Mas qual é, exactamente, o panorama musical em que Dean Blunt se encaixa? O da pop barroca? O do rock? O do hip hop? O da spoken word? O do lo-fi? O do sampling? O do revivalismo? Ou o do progresso? Eu diria que Blunt não se insere em nenhum e tampouco procura inserir-se. Ao invés de se tentar comprometer com algum estilo, Blunt parece mais interessado em compreender todas estas influências. E, de facto, se há particularidade que destaca a mestria de Blunt enquanto músico é a destreza com que ele se move através de todas estas linguagens musicais para construir uma sonoridade complexa, de difícil caracterização e de ainda mais difícil definição em forma textual.
“I’d like to ask you, what does NME stand for? Needy middle-aged ego? Nice most elephant? No, it actually stands for New Musical Express. You don’t want the same old, same old, do you? We need people pushing the envelope. I first became aware of this person doing my radio show on 6 Music. It didn’t sound like anything I’d ever heard of before. It makes me very proud to award the Philip Hall Radar Award to Dean Blunt.”
Intervenção de Jarvis Cocker sobre a música de Dean Blunt durante a edição deste ano dos NME Awards, na qual Blunt foi galardoado com o Philip Hall Radar Award. Artigo na FACT.
Enquanto crítico, eu evito o rótulo “experimental” precisamente devido à sua ambiguidade. Prefiro alongar-me e enunciar os sub-géneros em que um artista se desenvolve e/ou se inspira para chegar à sua sonoridade do que simplesmente rotular este de “experimental”.

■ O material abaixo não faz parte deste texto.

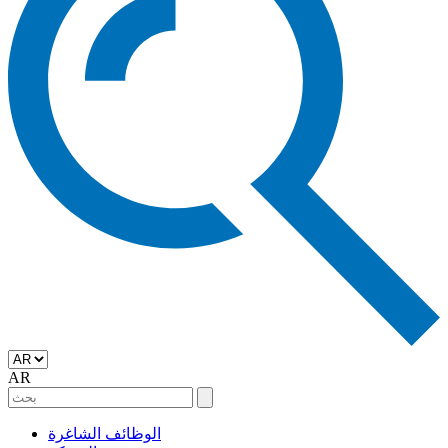
AR
الوظائف الشاغرة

No entanto, como podemos nós não classificar Dean Blunt de músico experimental, se ainda não foi alicerçado um género ou uma categoria a partir do qual possamos determinar as raízes da sua música?
Além de ser um músico experimental, Dean Blunt é um pioneiro.
Um pioneiro do quê, exactamente?
Não sabemos. Só ele o sabe.
E isso, meus amigos, é A DEFINIÇÃO de música experimental.